Victoria, like Paul you are a builder. You assemble the team and invite them to plant, water, and build so that the good news spreads far and wide and brings life and nourishment and shelter for all. And by all, you mean ALL. So do we at Royal Lane. No apologizing, no exceptions.

You and Paul both work energetically, strategically, and cooperatively: In our passage he tells the Corinthians: “For we are God’s servants, working together; you are God’s field, God’s building,” he tells the Corinthians in our passage. I have no doubt that when you behold us, you see us as God’s field and God’s building, worth spending your time, energy, and love on. I know you will gladly spend and be spent for us. But not without boundaries, since your vocation includes a family whereas Paul’s did not. Together we will set and keep those boundaries as part of our mutual love and care for you and your precious family.

Paul has passion and conviction and the courage to preach with both. So does Victoria. From the day she preached here in view of a call until now, I’ve watched members and visitors alike weep, think deeply, yell out Amen, and share the sermons with others. She will never be afraid to exhort us if necessary, though I doubt she’ll hurl curses or threaten us with a rod. Victoria is passion with poise. Royal Laners are JUST as full of passion, conviction, and courage. No doubt, there are days Victoria will capitalize on this powerful synergy and days it will cause conflict and send her speeding to her Spiritual Director to talk about us at length, (confidentially of course). And then we will work through it maturely and be reconciled as Jesus taught us.

And some days the conflict or stress will come from the outside. We build and our work will be “tested by fire” as Paul says in our passage. The world is on fire, but has it not always been so? God has always been and always will be in the fire—just ask Shadrach, Meshach, and Abednego. We are built on the firmest of foundations, Jesus Christ. Any fire that comes can do nothing but burn away the dross so that our work shines all the brighter.
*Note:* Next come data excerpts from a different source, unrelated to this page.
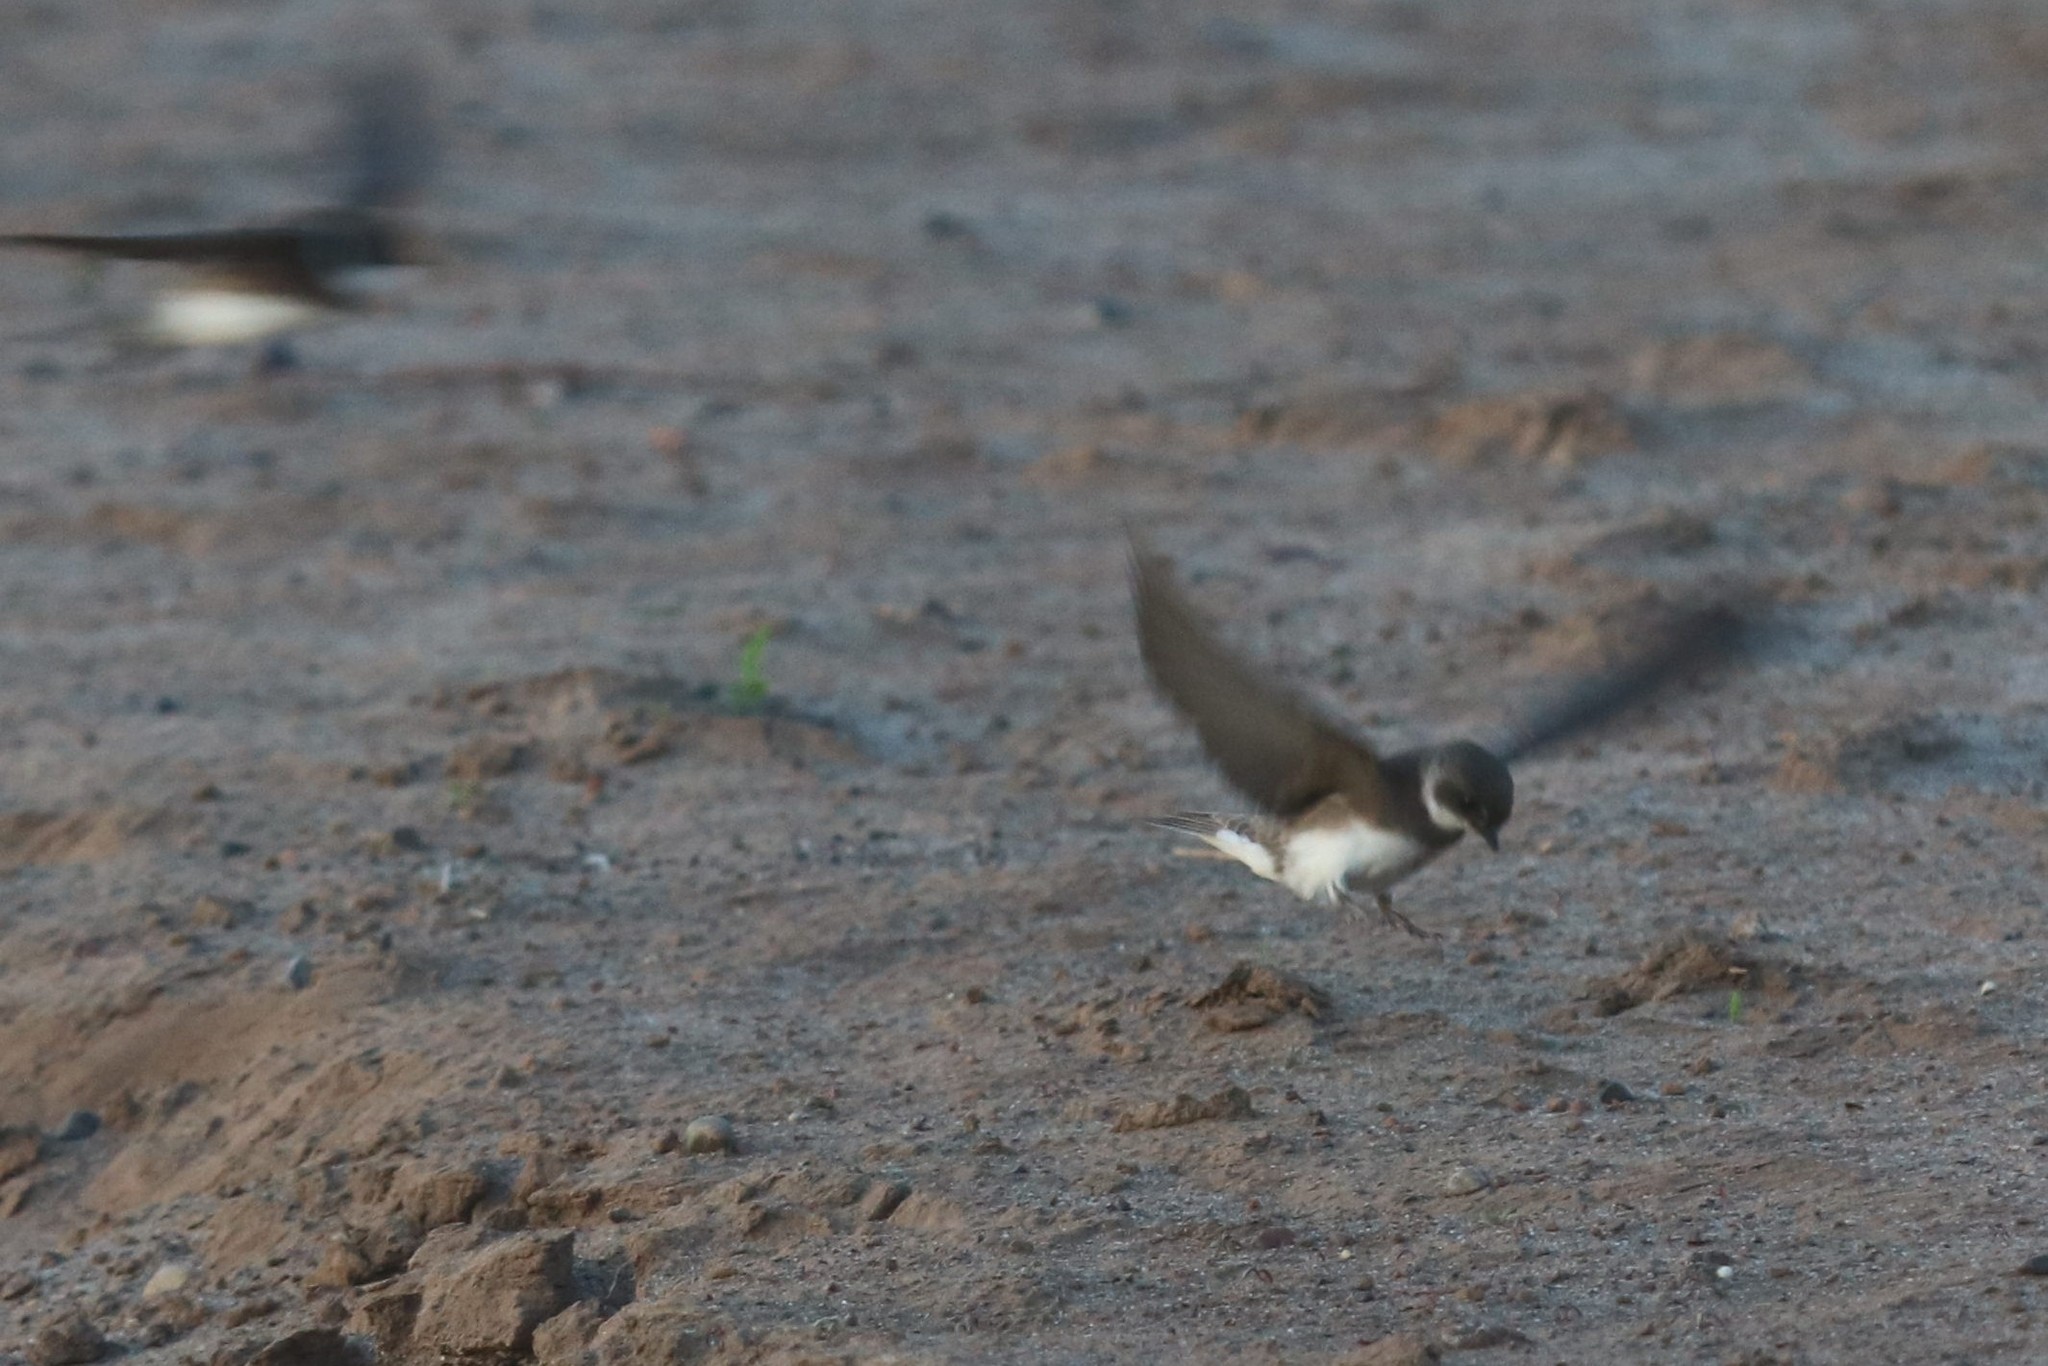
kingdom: Animalia
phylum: Chordata
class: Aves
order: Passeriformes
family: Hirundinidae
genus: Riparia
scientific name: Riparia riparia
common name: Sand martin
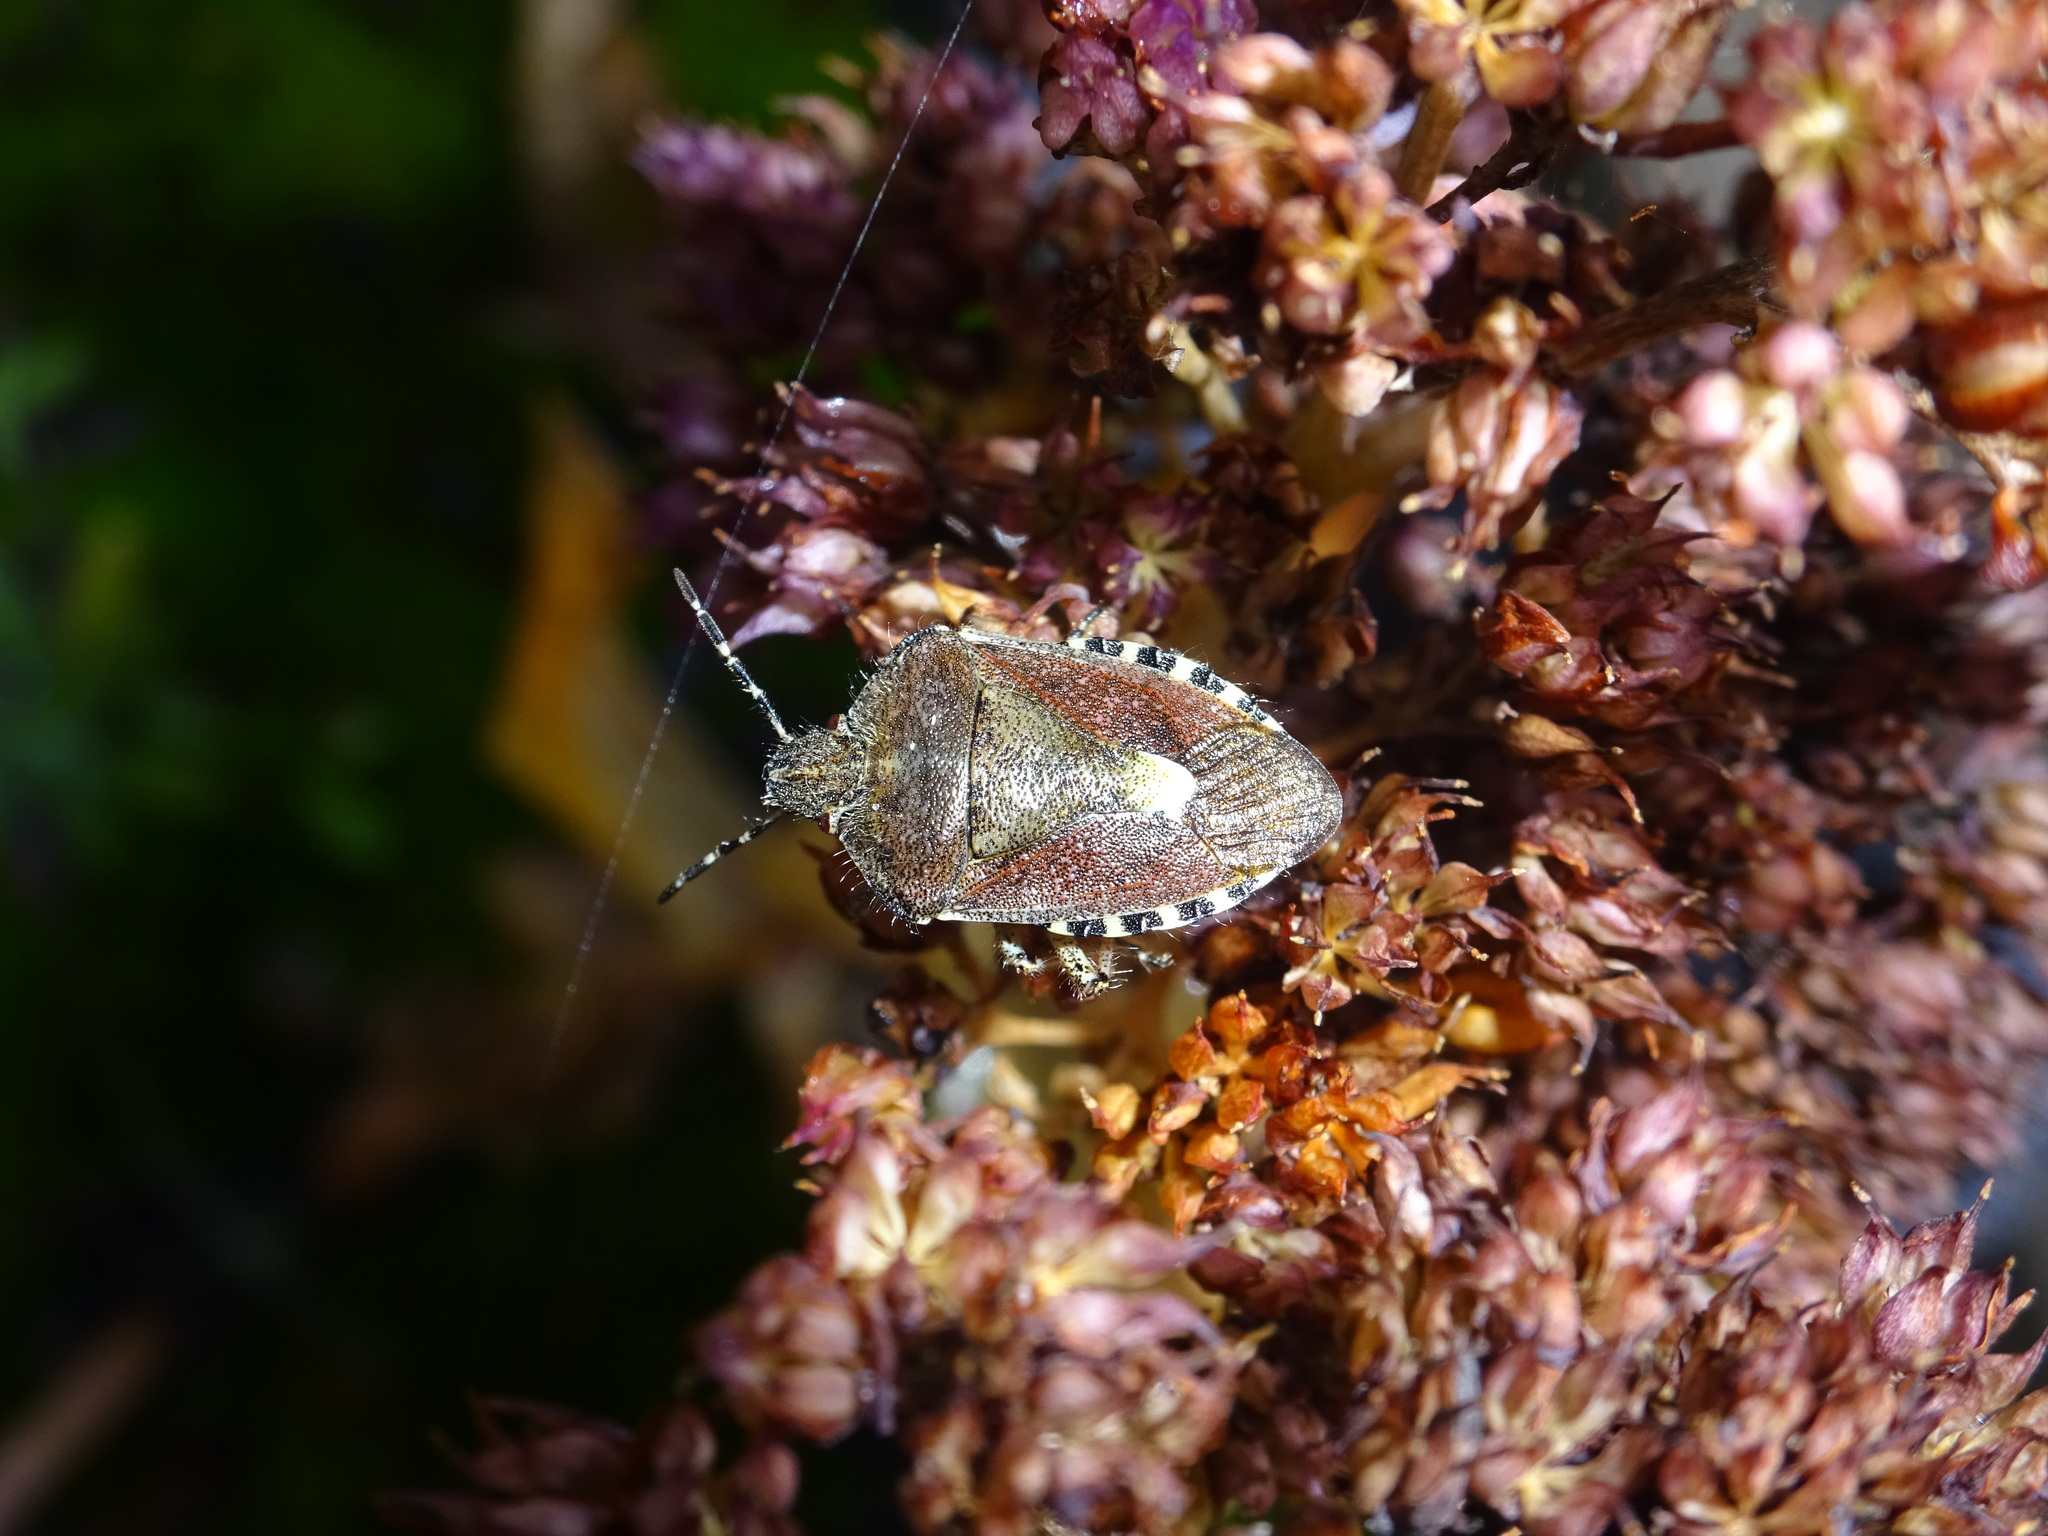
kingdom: Animalia
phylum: Arthropoda
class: Insecta
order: Hemiptera
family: Pentatomidae
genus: Dolycoris
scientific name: Dolycoris baccarum
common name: Sloe bug
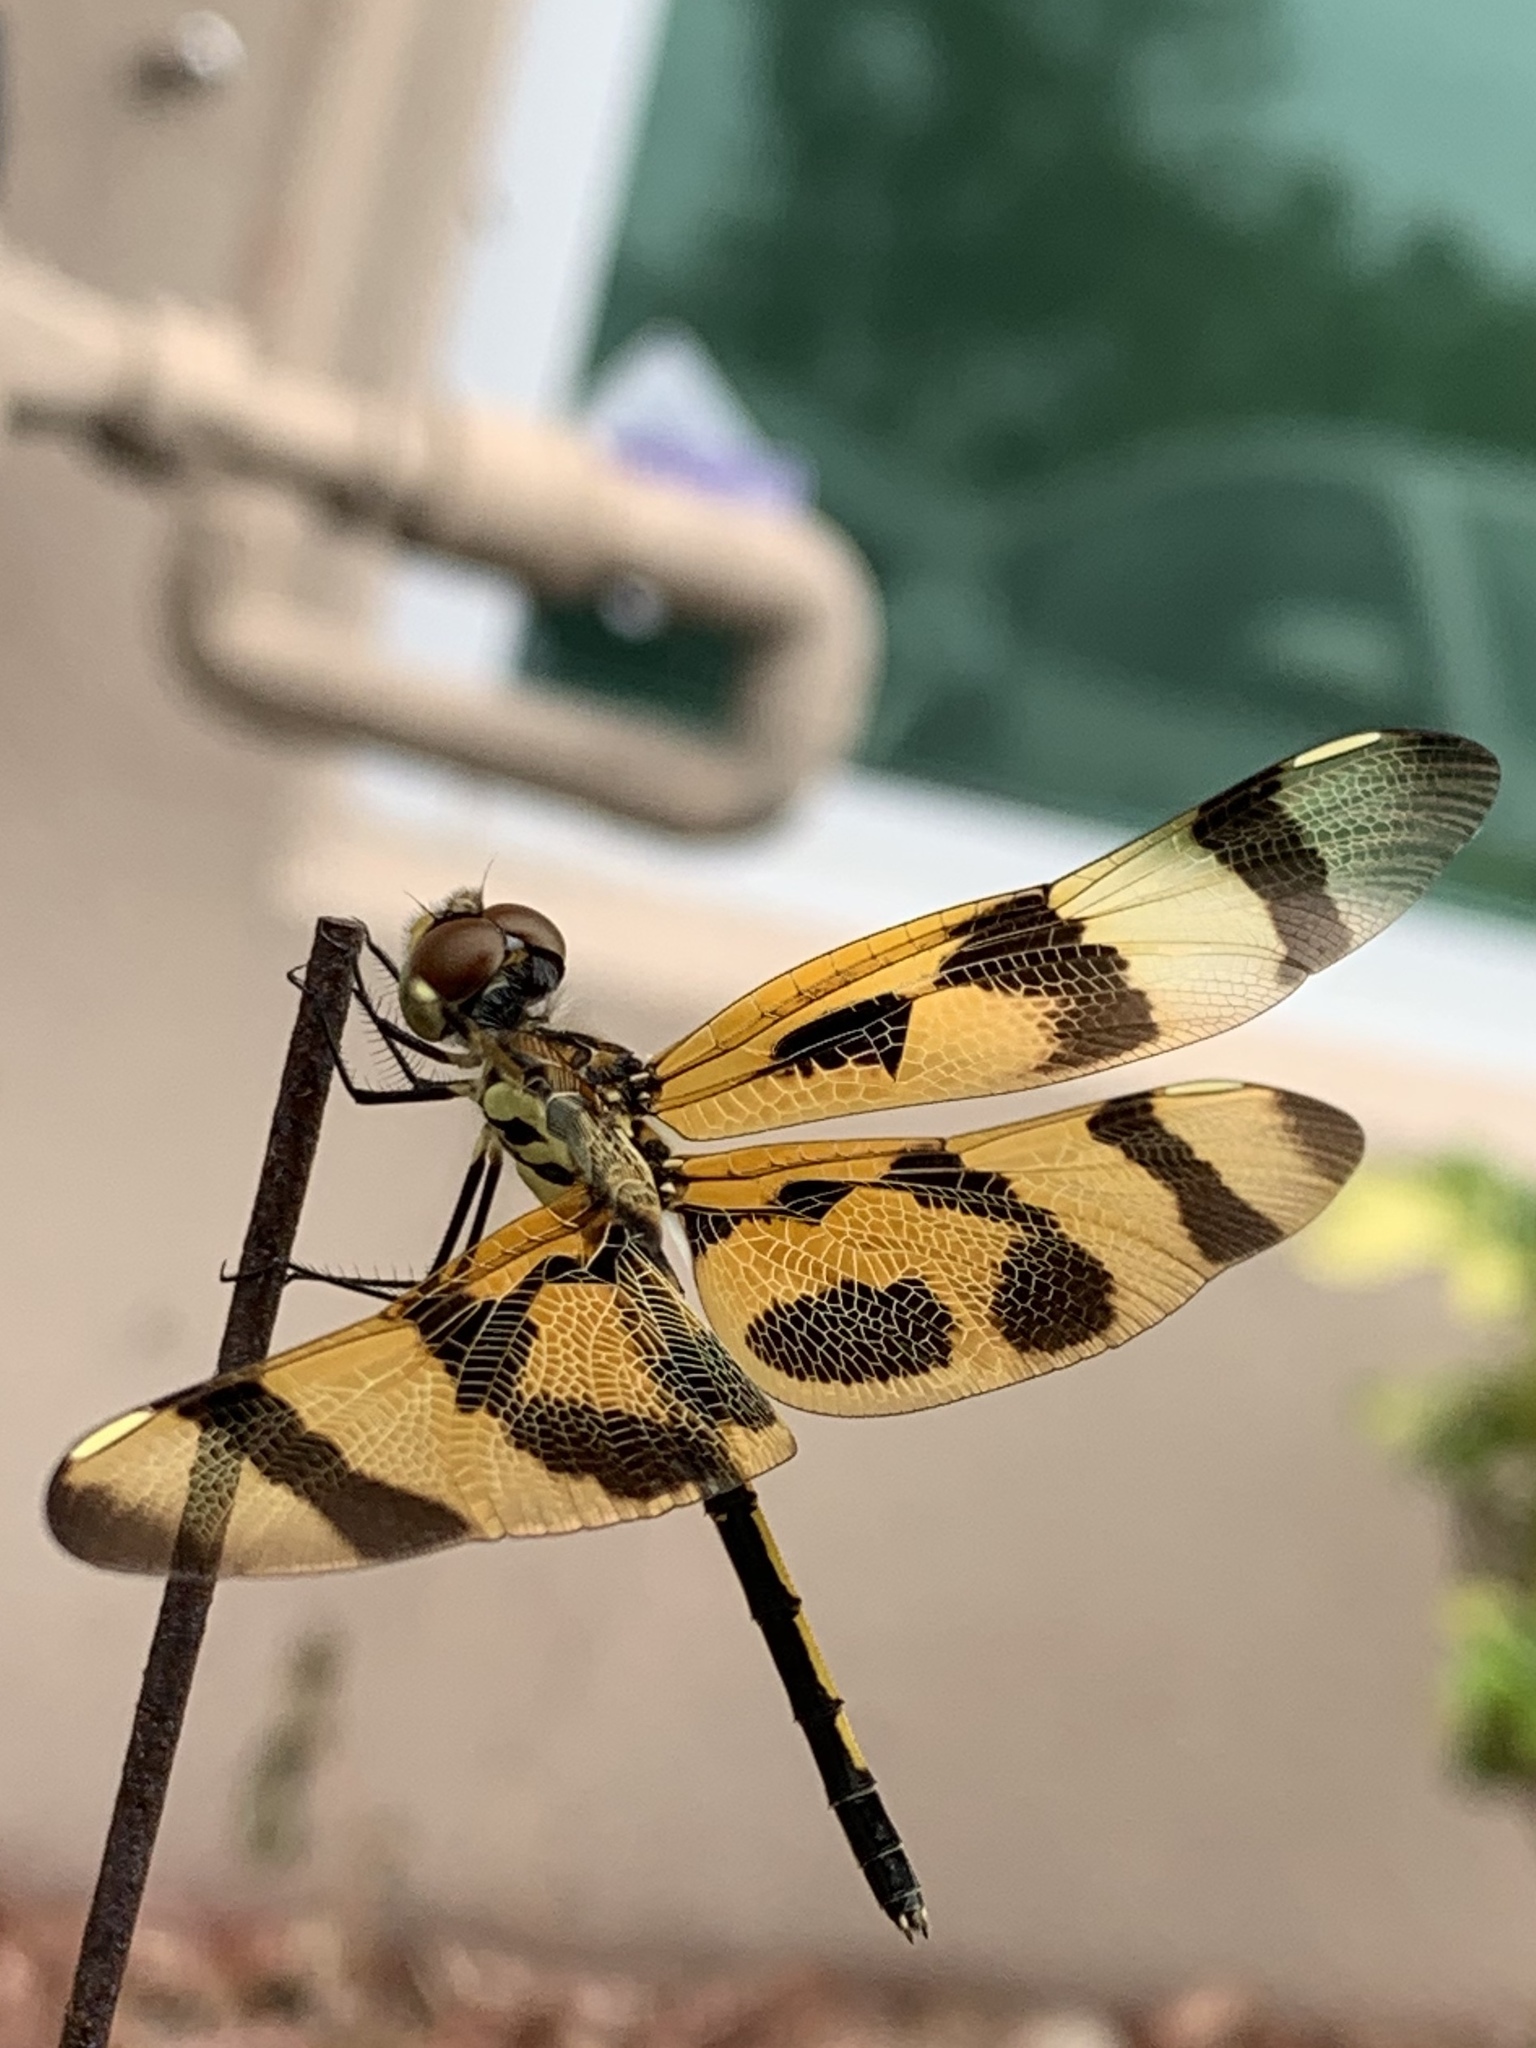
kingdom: Animalia
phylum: Arthropoda
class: Insecta
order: Odonata
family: Libellulidae
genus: Celithemis
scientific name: Celithemis eponina
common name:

So, at the start of this metaphorical semester, we could ask “How would you characterize Victoria’s vocation? Is she a pastor? A teacher? A writer?” When I asked Victoria how she would answer this herself, she replied: “I see my call as a series of verbs, not nouns. I pastor, I teach, I write children’s books.” Victoria’s resistance to being imprisoned by nouns is refreshing and frees the imaginations of the rest of us. She is not one thing and we at Royal Lane celebrate that, because we aren’t one thing either. We count Victoria’s ministry beyond Royal Lane as an EXTENSION of Royal Lane’s ministry to the broader world. The Bible says “God so loved the world,” not “God so loved the church,” so we are EXCITED by Victoria’s vocational scope and the part we get to play in it!

Today may seem like it’s just about Victoria and Royal Lane. But it’s not. Both have always expressed a strong ecumenical commitment. Just look at the mix of folks here today. Victoria is Baptist, but almost as soon as you ask her about her journey, she’ll tell you how essential the Methodist church has been in her pastoral formation. And look at us here at Royal Lane—we’re Baptists who are robed, wearing the correct color of stoles, and celebrating Lent!

I wanted to close with a catchy phrase to capture the beautiful partnership we are formalizing today, so I texted Victoria: “Hey, does the phrase “Two great tastes that taste great together” mean anything to you?” She texted back. “No. Should it?” So, I’ll just leave that there for the older folx in the crowd.

It’s always a good bet to choose Scripture over a 70's TV commercial anyway. Therefore, my siblings in Christ, let us answer Paul’s call to plant and water and build together. Christ is our foundation. Generations before us have labored to build a community where in Paul’s OTHER words to the Galatians, “We are one in Christ and there is no longer Jew nor Greek, slave nor free, male and female.” Let us praise God that Rev. Victoria Robb Powers will lead us as we continue to build together this house of God. Amen.